Мне кажется, что всеобщим, обыденным, юридическим это восприятие человека стало довольно поздно, после Второй мировой войны, когда разрушилась сословная система. Например, в Италии, как мне рассказывали, разрушение традиционного общества произошло только после войны. И сопровождалось шоком. В послевоенные годы благородная синьора ужасалась тому, что ее дочь и дочь ее кухарки учатся в одной школе и одеваются одним образом. Похоже, что окончательная демократизация Европы на публичном уровне произошла тогда…
—
Да, и много других революций: потребительская, информационная… Итальянский дипломат и писатель Серджо Романо назвал свой очерк о советской жизни в ранние горбачевские годы: “Страна без революций”. Смешно, правда? Мы-то считали “дореволюционным” весь мир за границами “социалистического лагеря”. Романо имел в виду именно эти революции, глубоко изменившие западную цивилизацию. И конечно, у них очень разные и отнюдь не всех радующие последствия. И мы после открытия железного занавеса увидели совсем не тот Запад, какой представляли, не “страну святых чудес”. Представляли мы Запад “дореволюционный”. Пореволюционный — так называемое “терапевтическое” или пермессивное (позволяющее) общество — многих (и меня отчасти, признаюсь) огорчил. Но это другая, отдельная тема. Наша проблема с неожиданной свободой, скорее, другая. Она в том, что люди увидели высвобождение плохого и низменного — и не увидели (или очень мало увидели) явления того хорошего, что было прежде запрещено.

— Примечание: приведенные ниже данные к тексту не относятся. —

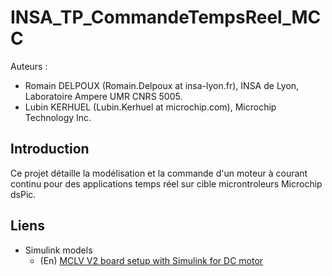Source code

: # INSA_TP_CommandeTempsReel_MCC

Auteurs : 
- Romain DELPOUX (Romain.Delpoux at insa-lyon.fr), INSA de Lyon, Laboratoire Ampere UMR CNRS 5005.
- Lubin KERHUEL (Lubin.Kerhuel at microchip.com), Microchip Technology Inc.

## Introduction
Ce projet détaille la modélisation et la commande d'un moteur à courant continu 
pour des applications temps réel sur cible microntroleurs Microchip dsPic.

## Liens 
- Simulink models
  - (En) [MCLV V2 board setup with Simulink for DC motor][Hardware_setup]


[Hardware_setup]: ./Experimentations/Hardware_setup/ "Simulink Model, picgui script to visualise data"
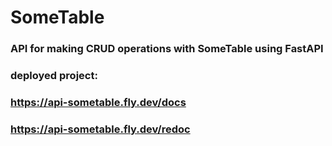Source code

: # SomeTable
### API for making CRUD operations with SomeTable using FastAPI

### deployed project:
### https://api-sometable.fly.dev/docs
### https://api-sometable.fly.dev/redoc
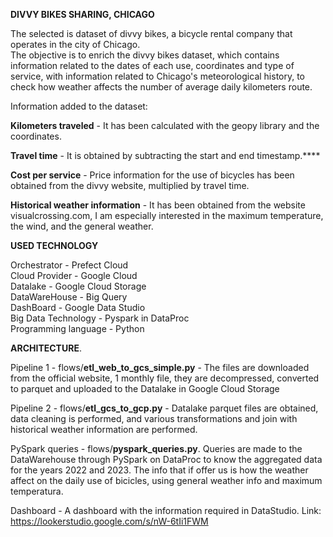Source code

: 
**DIVVY BIKES SHARING, CHICAGO**

The selected is dataset of divvy bikes, a bicycle rental company that operates in the city of Chicago.  
The objective is to enrich the divvy bikes dataset, which contains information related to the dates of each use, coordinates and type of service, with information related to Chicago's meteorological history, to check how weather affects the number of average daily kilometers route.


Information added to the dataset:

**Kilometers traveled** - It has been calculated with the geopy library and the coordinates.

**Travel time** - It is obtained by subtracting the start and end timestamp.****

**Cost per service** - Price information for the use of bicycles has been obtained from the divvy website, multiplied by travel time.

**Historical weather information** - It has been obtained from the website visualcrossing.com, I am especially interested in the maximum temperature, the wind, and the general weather.


**USED ​​TECHNOLOGY**  

Orchestrator - Prefect Cloud  
Cloud Provider - Google Cloud  
Datalake - Google Cloud Storage  
DataWareHouse - Big Query  
DashBoard - Google Data Studio  
Big Data Technology - Pyspark in DataProc  
Programming language - Python  


**ARCHITECTURE**.  

Pipeline 1 - flows/**etl_web_to_gcs_simple.py** - The files are downloaded from the official website, 1 monthly file, they are decompressed, converted to parquet and uploaded to the Datalake in Google Cloud Storage  
  
Pipeline 2 - flows/**etl_gcs_to_gcp.py** - Datalake parquet files are obtained, data cleaning is performed, and various transformations and join with historical weather information are performed.  
  
PySpark queries - flows/**pyspark_queries.py**. Queries are made to the DataWarehouse through PySpark on DataProc to know the aggregated data for the years 2022 and 2023. The info that if offer us is how the weather affect on the daily use of bicicles, using general weather info and maximum temperatura.  
  
Dashboard - A dashboard with the information required in DataStudio. Link:  
https://lookerstudio.google.com/s/nW-6tIi1FWM
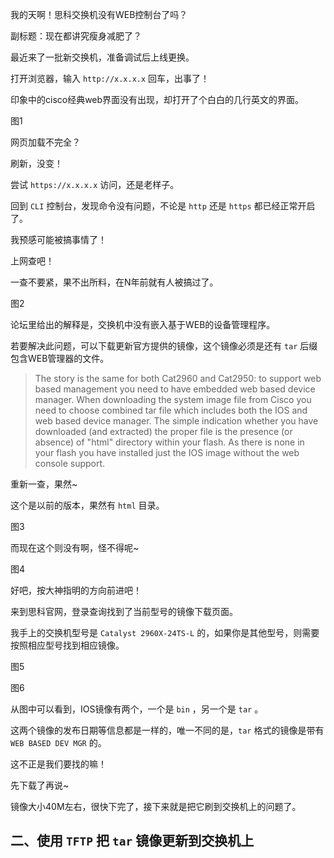 我的天啊！思科交换机没有WEB控制台了吗？

副标题：现在都讲究瘦身减肥了？



最近来了一批新交换机，准备调试后上线更换。

打开浏览器，输入 `http://x.x.x.x` 回车，出事了！

印象中的cisco经典web界面没有出现，却打开了个白白的几行英文的界面。

图1



网页加载不完全？

刷新，没变！

尝试 `https://x.x.x.x` 访问，还是老样子。

回到 `CLI` 控制台，发现命令没有问题，不论是 `http` 还是 `https` 都已经正常开启了。

我预感可能被搞事情了！

上网查吧！



一查不要紧，果不出所料，在N年前就有人被搞过了。

图2



论坛里给出的解释是，交换机中没有嵌入基于WEB的设备管理程序。

若要解决此问题，可以下载更新官方提供的镜像，这个镜像必须是还有 `tar` 后缀包含WEB管理器的文件。

> The story is the same for both Cat2960 and Cat2950: to support web based management you need to have embedded web based device manager. When  downloading the system image file from Cisco you need to choose combined tar file which includes both the IOS and web based device manager. The  simple indication whether you have downloaded (and extracted) the proper file is the presence (or absence) of "html" directory within your  flash. As there is none in your flash you have installed just the IOS  image without the web console support.



重新一查，果然~

这个是以前的版本，果然有 `html` 目录。

图3



而现在这个则没有啊，怪不得呢~

图4



好吧，按大神指明的方向前进吧！

来到思科官网，登录查询找到了当前型号的镜像下载页面。

我手上的交换机型号是 `Catalyst 2960X-24TS-L` 的，如果你是其他型号，则需要按照相应型号找到相应镜像。

图5

图6



从图中可以看到，IOS镜像有两个，一个是 `bin` ，另一个是 `tar` 。

这两个镜像的发布日期等信息都是一样的，唯一不同的是，`tar` 格式的镜像是带有 `WEB BASED DEV MGR` 的。

这不正是我们要找的嘛！

先下载了再说~

镜像大小40M左右，很快下完了，接下来就是把它刷到交换机上的问题了。



## 二、使用 `TFTP` 把 `tar` 镜像更新到交换机上

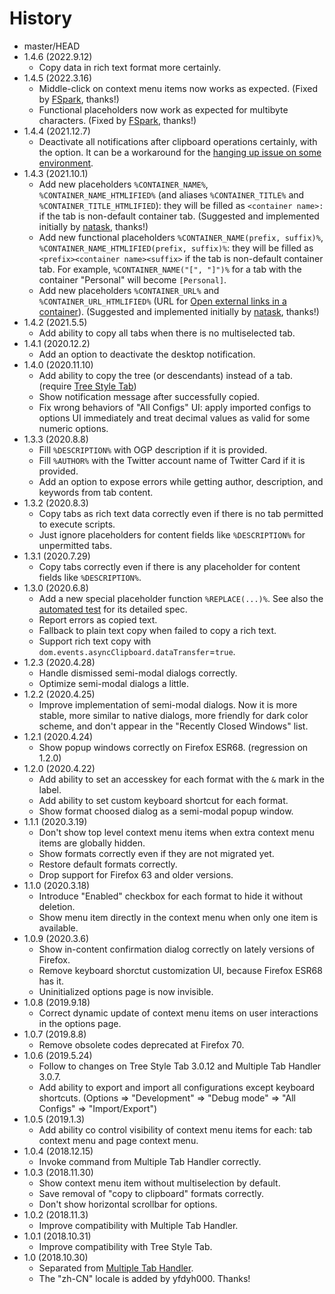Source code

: # History

 - master/HEAD
 - 1.4.6 (2022.9.12)
   * Copy data in rich text format more certainly.
 - 1.4.5 (2022.3.16)
   * Middle-click on context menu items now works as expected. (Fixed by [FSpark](https://github.com/FSpark), thanks!)
   * Functional placeholders now work as expected for multibyte characters. (Fixed by [FSpark](https://github.com/FSpark), thanks!)
 - 1.4.4 (2021.12.7)
   * Deactivate all notifications after clipboard operations certainly, with the option. It can be a workaround for the [hanging up issue on some environment](https://github.com/piroor/copy-selected-tabs-to-clipboard/pull/28).
 - 1.4.3 (2021.10.1)
   * Add new placeholders `%CONTAINER_NAME%`, `%CONTAINER_NAME_HTMLIFIED%` (and aliases `%CONTAINER_TITLE%` and `%CONTAINER_TITLE_HTMLIFIED`): they will be filled as `<container name>: ` if the tab is non-default container tab. (Suggested and implemented initially by [natask](https://github.com/natask), thanks!)
   * Add new functional placeholders `%CONTAINER_NAME(prefix, suffix)%`, `%CONTAINER_NAME_HTMLIFIED(prefix, suffix)%`: they will be filled as `<prefix><container name><suffix>` if the tab is non-default container tab. For example, `%CONTAINER_NAME("[", "]")%` for a tab with the container "Personal" will become `[Personal]`.
   * Add new placeholders `%CONTAINER_URL%` and `%CONTAINER_URL_HTMLIFIED%` (URL for [Open external links in a container](https://addons.mozilla.org/firefox/addon/open-url-in-container/)). (Suggested and implemented initially by [natask](https://github.com/natask), thanks!)
 - 1.4.2 (2021.5.5)
   * Add ability to copy all tabs when there is no multiselected tab.
 - 1.4.1 (2020.12.2)
   * Add an option to deactivate the desktop notification.
 - 1.4.0 (2020.11.10)
   * Add ability to copy the tree (or descendants) instead of a tab. (require [Tree Style Tab](https://addons.mozilla.org/firefox/addon/tree-style-tab/))
   * Show notification message after successfully copied.
   * Fix wrong behaviors of "All Configs" UI: apply imported configs to options UI immediately and treat decimal values as valid for some numeric options.
 - 1.3.3 (2020.8.8)
   * Fill `%DESCRIPTION%` with OGP description if it is provided.
   * Fill `%AUTHOR%` with the Twitter account name of Twitter Card if it is provided.
   * Add an option to expose errors while getting author, description, and keywords from tab content.
 - 1.3.2 (2020.8.3)
   * Copy tabs as rich text data correctly even if there is no tab permitted to execute scripts.
   * Just ignore placeholders for content fields like `%DESCRIPTION%` for unpermitted tabs.
 - 1.3.1 (2020.7.29)
   * Copy tabs correctly even if there is any placeholder for content fields like `%DESCRIPTION%`.
 - 1.3.0 (2020.6.8)
   * Add a new special placeholder function `%REPLACE(...)%`. See also the [automated test](https://github.com/piroor/copy-selected-tabs-to-clipboard/blob/master/test/test-replacer.js) for its detailed spec.
   * Report errors as copied text.
   * Fallback to plain text copy when failed to copy a rich text.
   * Support rich text copy with `dom.events.asyncClipboard.dataTransfer`=`true`.
 - 1.2.3 (2020.4.28)
   * Handle dismissed semi-modal dialogs correctly.
   * Optimize semi-modal dialogs a little.
 - 1.2.2 (2020.4.25)
   * Improve implementation of semi-modal dialogs. Now it is more stable, more similar to native dialogs, more friendly for dark color scheme, and don't appear in the "Recently Closed Windows" list.
 - 1.2.1 (2020.4.24)
   * Show popup windows correctly on Firefox ESR68. (regression on 1.2.0)
 - 1.2.0 (2020.4.22)
   * Add ability to set an accesskey for each format with the `&` mark in the label.
   * Add ability to set custom keyboard shortcut for each format.
   * Show format choosed dialog as a semi-modal popup window.
 - 1.1.1 (2020.3.19)
   * Don't show top level context menu items when extra context menu items are globally hidden.
   * Show formats correctly even if they are not migrated yet.
   * Restore default formats correctly.
   * Drop support for Firefox 63 and older versions.
 - 1.1.0 (2020.3.18)
   * Introduce "Enabled" checkbox for each format to hide it without deletion.
   * Show menu item directly in the context menu when only one item is available.
 - 1.0.9 (2020.3.6)
   * Show in-content confirmation dialog correctly on lately versions of Firefox.
   * Remove keyboard shorctut customization UI, because Firefox ESR68 has it.
   * Uninitialized options page is now invisible.
 - 1.0.8 (2019.9.18)
   * Correct dynamic update of context menu items on user interactions in the options page.
 - 1.0.7 (2019.8.8)
   * Remove obsolete codes deprecated at Firefox 70.
 - 1.0.6 (2019.5.24)
   * Follow to changes on Tree Style Tab 3.0.12 and Multiple Tab Handler 3.0.7.
   * Add ability to export and import all configurations except keyboard shortcuts. (Options => "Development" => "Debug mode" => "All Configs" => "Import/Export")
 - 1.0.5 (2019.1.3)
   * Add ability co control visibility of context menu items for each: tab context menu and page context menu.
 - 1.0.4 (2018.12.15)
   * Invoke command from Multiple Tab Handler correctly.
 - 1.0.3 (2018.11.30)
   * Show context menu item without multiselection by default.
   * Save removal of "copy to clipboard" formats correctly.
   * Don't show horizontal scrollbar for options.
 - 1.0.2 (2018.11.3)
   * Improve compatibility with Multiple Tab Handler.
 - 1.0.1 (2018.10.31)
   * Improve compatibility with Tree Style Tab.
 - 1.0 (2018.10.30)
   * Separated from [Multiple Tab Handler](https://addons.mozilla.org/firefox/addon/multiple-tab-handler/).
   * The "zh-CN" locale is added by yfdyh000. Thanks!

Ведь, если вспомнить, разве по сексуальной свободе мы тосковали в брежневское время? Да нет, ее (как и коррупции, и воровства), между прочим, и тогда хватало. Что это за миф о высокой нравственности советских лет? Мы (я имею в виду людей моего круга) тосковали по исторической правде, по высокому искусству, по сложной мысли, по содержательному обсуждению... По свободе от фельдфебеля в роли Вольтера. И в самом деле: фельдфебели удалились, пытка “передовой идеологией” кончилась. И на том спасибо! Я не смела надеяться, что это произойдет при моей жизни. Но на освобожденном пространстве развернулись не высокая мысль и великолепное искусство, а какие-то новые формы тривиальности и посредственности. Теперь еще и теоретически обоснованные: ведь демократия — это царство посредственности и прозы, важно говорили властители дум; вот гений, идеалист — они тоталитарны. Кажется, мы хотели каких-то других свобод…
—
“Любые возможные” — сомневаюсь! Это у лесковских нигилистов они любые. Например, что можно варить чужой скелет. Теперь, правда, есть эксцессы почище: художественные поделки из трупов. Конфликты ценностей, отсутствие иерархии, условность морали… Вот это у нас и твердили “либералы” все эти годы — как о нашем светлом будущем.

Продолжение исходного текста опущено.